Nicholas Springer

Personal information
- Nickname: Nick Springer
- Born: June 9, 1985 New York, New York, U.S.
- Died: April 14, 2021 (aged 35) Chandler, Arizona, U.S.
- Education: Eckerd College
- Occupation: Communications
- Height: 4 ft 1 in (124 cm)

Sport
- Country: America
- Sport: Wheelchair rugby
- Position: 2.0
- Team: United States National Wheelchair Rugby Team
- Coached by: Victor Calise

Medal record
Men's Wheelchair rugby
Representing United States
Canada Cup
| Gold medal – first place | 2008 | Men's wheelchair rugby |
North American Cup
| Silver medal – second place | 2008 | Men's wheelchair rugby |
Paralympic Games
| Gold medal – first place | 2008 Beijing | Men's wheelchair rugby |
| Bronze medal – third place | 2012 London | Men's wheelchair rugby |
World Championships
| Gold medal – first place | 2006 Christchurch | Men's wheelchair rugby |
| Gold medal – first place | 2010 Vancouver | Men's wheelchair rugby |

= Nicholas Springer =

American wheelchair rugby player (1985–2021)

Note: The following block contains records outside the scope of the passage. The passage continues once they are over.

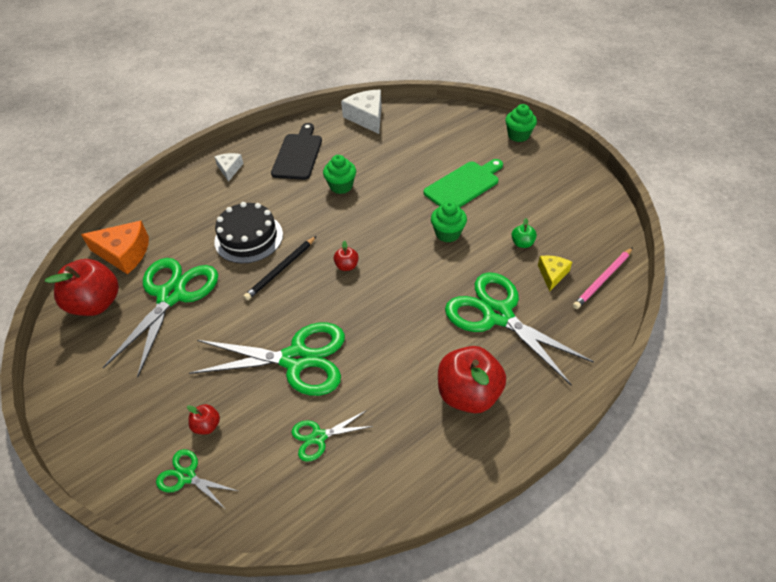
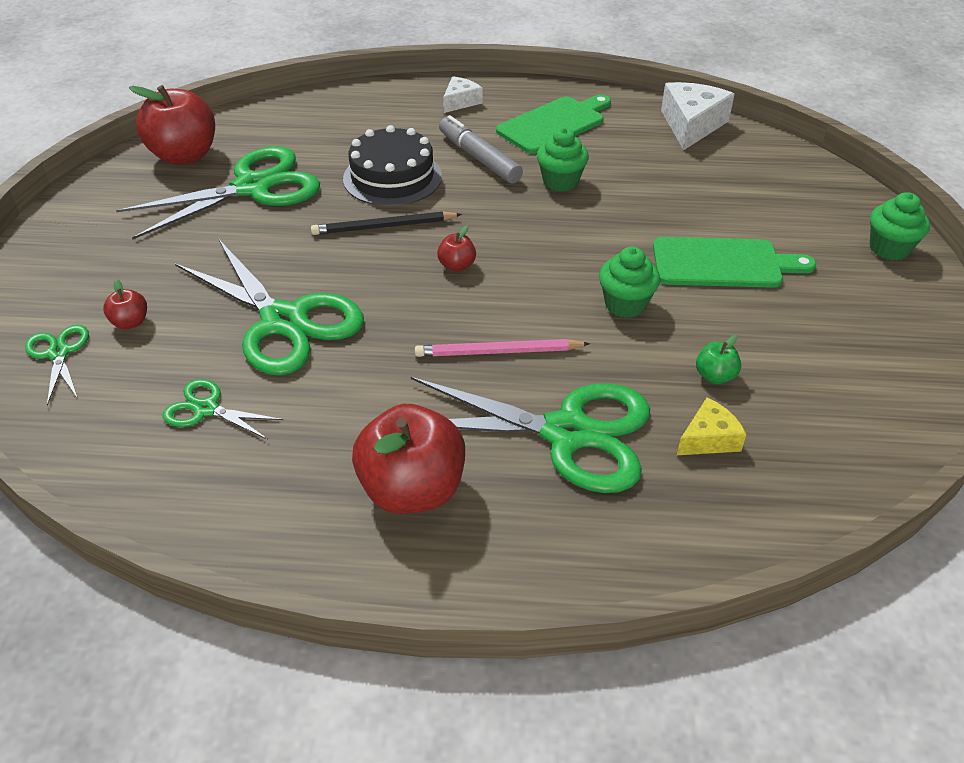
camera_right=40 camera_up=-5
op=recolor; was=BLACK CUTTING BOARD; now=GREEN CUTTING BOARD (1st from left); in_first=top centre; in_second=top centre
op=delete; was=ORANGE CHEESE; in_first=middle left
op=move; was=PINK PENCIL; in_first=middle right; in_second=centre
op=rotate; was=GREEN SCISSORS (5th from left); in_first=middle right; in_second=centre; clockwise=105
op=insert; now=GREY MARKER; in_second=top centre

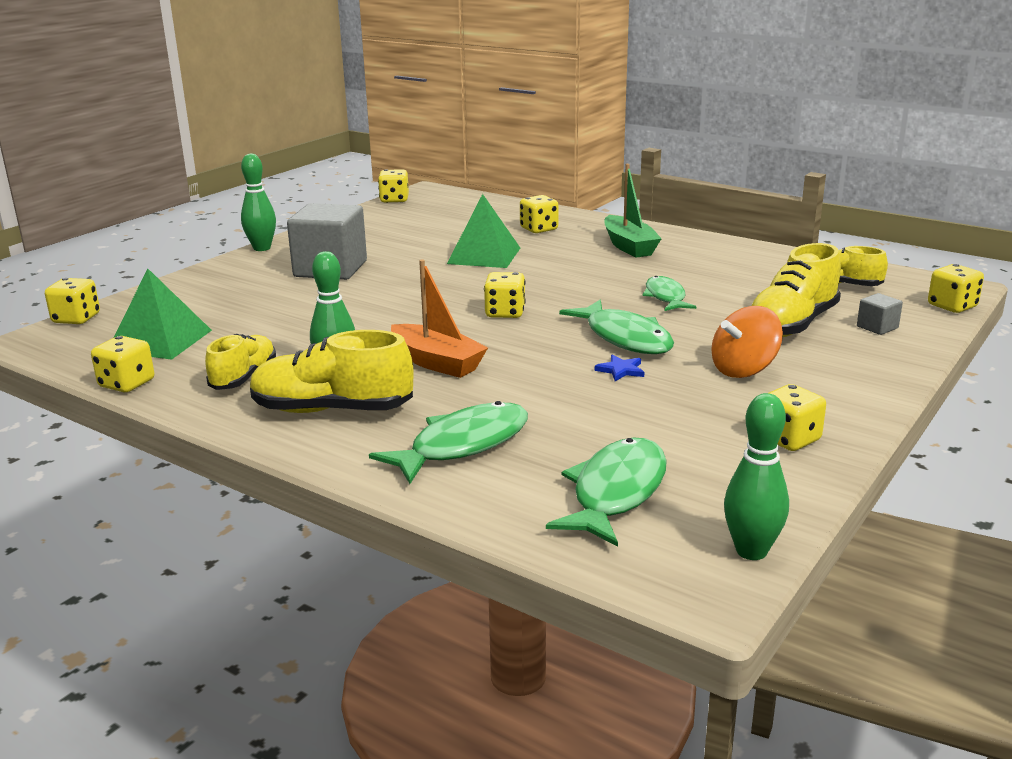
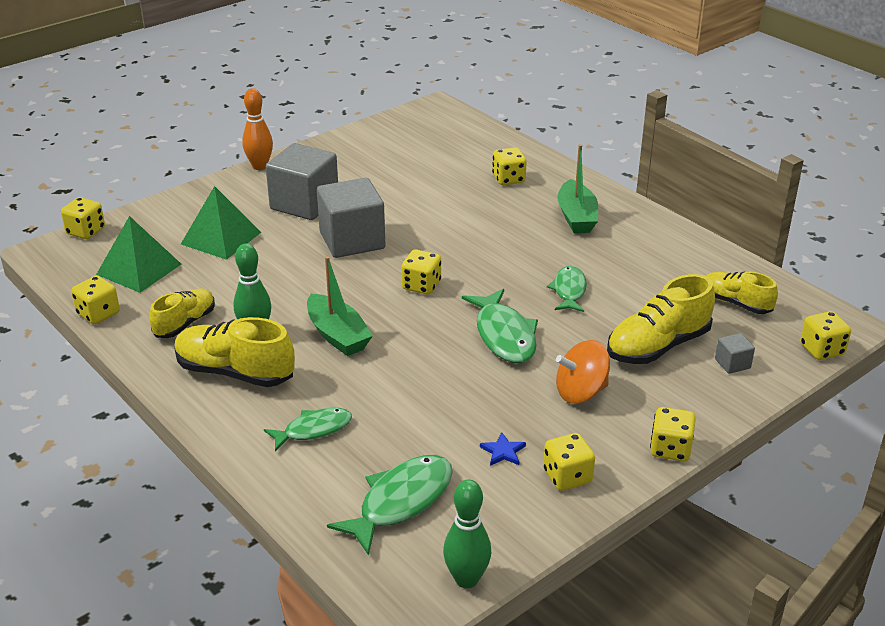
camera_right=15 camera_up=10
op=recolor; was=GREEN BOWLING PIN (1st from left); now=ORANGE BOWLING PIN; in_first=top left; in_second=top left
op=move; was=YELLOW DICE (3rd from left in the first image); now=YELLOW DICE (6th from left); in_first=top centre; in_second=bottom right
op=move; was=GREEN PYRAMID (2nd from left); in_first=top centre; in_second=middle left
op=recolor; was=ORANGE BOAT; now=GREEN BOAT (1st from left); in_first=centre; in_second=centre
op=move; was=BLUE STAR; in_first=centre; in_second=bottom centre
op=resize; was=GREEN FISH (1st from left); in_first=centre; in_second=bottom centre; ratio=0.65
op=insert; now=GREY CUBE (2nd from left); in_second=centre

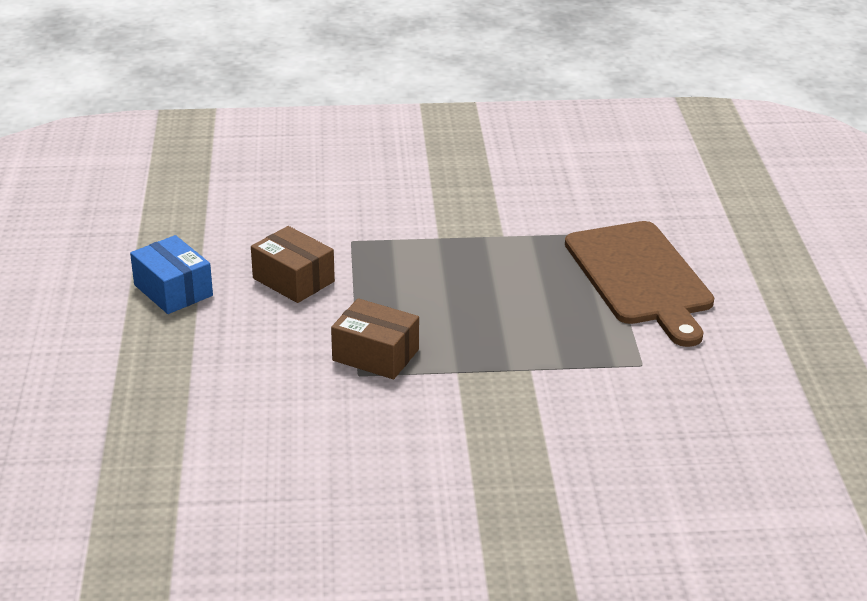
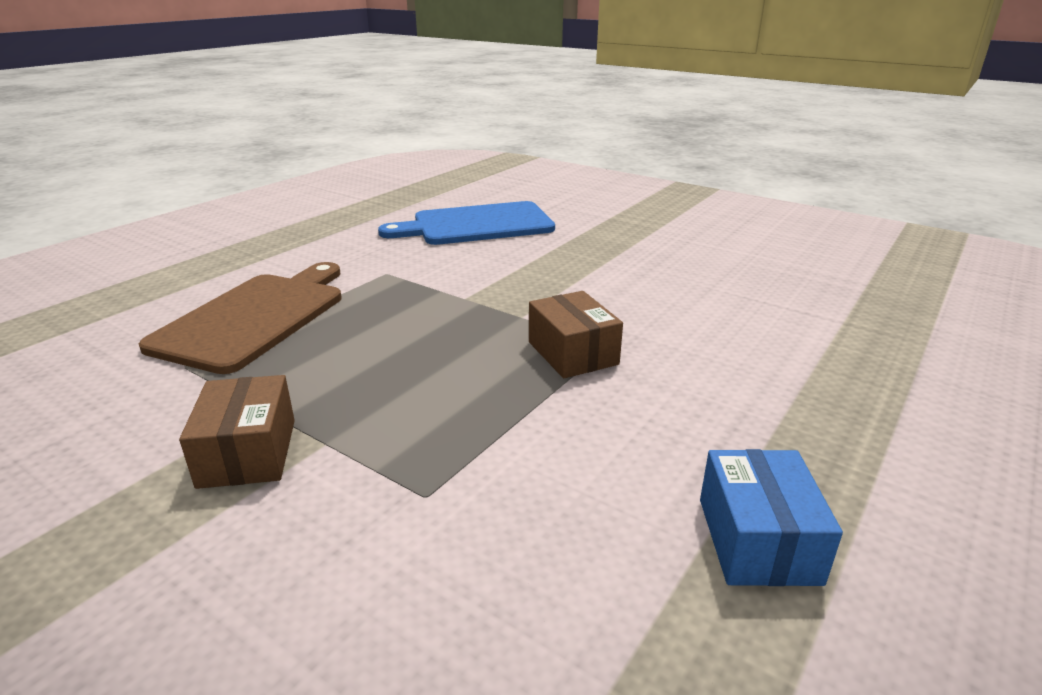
camera_right=-140 camera_up=-5
op=move; was=BROWN BOX (1st from left); in_first=centre; in_second=middle left
op=insert; now=BLUE CUTTING BOARD; in_second=top centre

Nicholas Springer (June 9, 1985 - April 14, 2021) was an American Paralympic wheelchair rugby player and a four-time national champion, and gold medalist from New York, New York. In 2006 and 2010, he was awarded a gold medal for his participation at the World championships and in 2008 he won Canada Cup and got another gold that way. The same year Springer won a silver medal for his participation at the North American Cup and won a gold medal at the 2008 Paralympic Games in Beijing, China. In 2012 he won his first bronze medal at the 2012 Summer Paralympics in London. Besides rugby, he played hockey for 14 years. He was also an avid traveler and enjoyed outdoor activities and scuba diving. Springer died suddenly in 2021 at the age of 35 while swimming at a friend's house.